*WHAT IS REQUIRED*. Extract every line from the items below that contains the string "GitHub", copying each one in full. Case counts, so match only that exact capitalization.

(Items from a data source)
▽

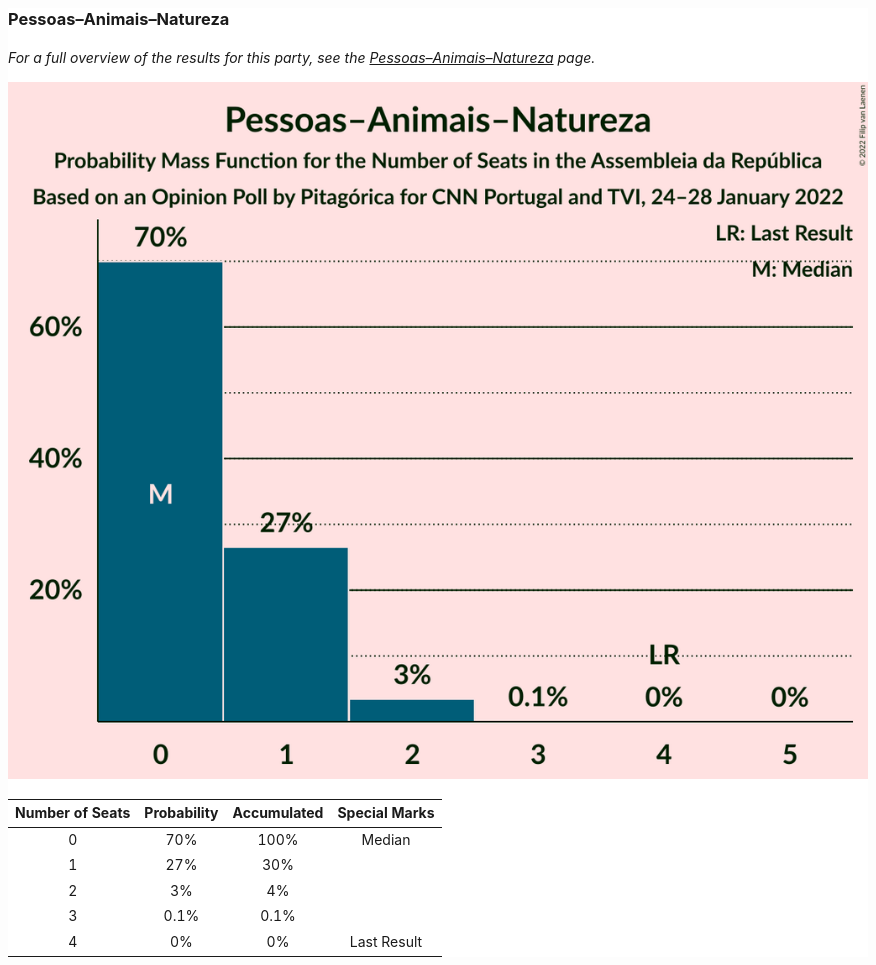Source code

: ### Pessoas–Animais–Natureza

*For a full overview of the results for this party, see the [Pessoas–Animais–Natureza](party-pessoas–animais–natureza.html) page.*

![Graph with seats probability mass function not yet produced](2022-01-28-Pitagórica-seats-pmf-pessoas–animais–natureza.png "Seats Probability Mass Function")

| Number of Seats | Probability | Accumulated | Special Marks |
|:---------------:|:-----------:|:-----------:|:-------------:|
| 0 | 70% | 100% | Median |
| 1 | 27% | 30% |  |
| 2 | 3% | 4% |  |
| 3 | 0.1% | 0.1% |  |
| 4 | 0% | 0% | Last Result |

△
▽

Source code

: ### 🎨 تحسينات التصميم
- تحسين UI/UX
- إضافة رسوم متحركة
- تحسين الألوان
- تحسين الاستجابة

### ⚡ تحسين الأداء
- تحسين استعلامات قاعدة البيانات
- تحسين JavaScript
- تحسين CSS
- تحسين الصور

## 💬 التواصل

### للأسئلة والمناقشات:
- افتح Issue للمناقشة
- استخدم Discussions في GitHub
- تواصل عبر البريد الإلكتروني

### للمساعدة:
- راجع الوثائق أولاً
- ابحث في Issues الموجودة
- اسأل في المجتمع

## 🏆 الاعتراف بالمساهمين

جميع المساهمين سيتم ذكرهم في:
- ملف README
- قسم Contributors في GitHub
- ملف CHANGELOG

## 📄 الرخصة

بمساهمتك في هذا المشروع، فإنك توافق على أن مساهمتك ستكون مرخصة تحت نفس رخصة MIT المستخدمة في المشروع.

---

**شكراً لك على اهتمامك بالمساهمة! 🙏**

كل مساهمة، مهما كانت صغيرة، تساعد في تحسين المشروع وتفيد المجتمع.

△

*REPLY TO THE TASK*.
- استخدم Discussions في GitHub
- قسم Contributors في GitHub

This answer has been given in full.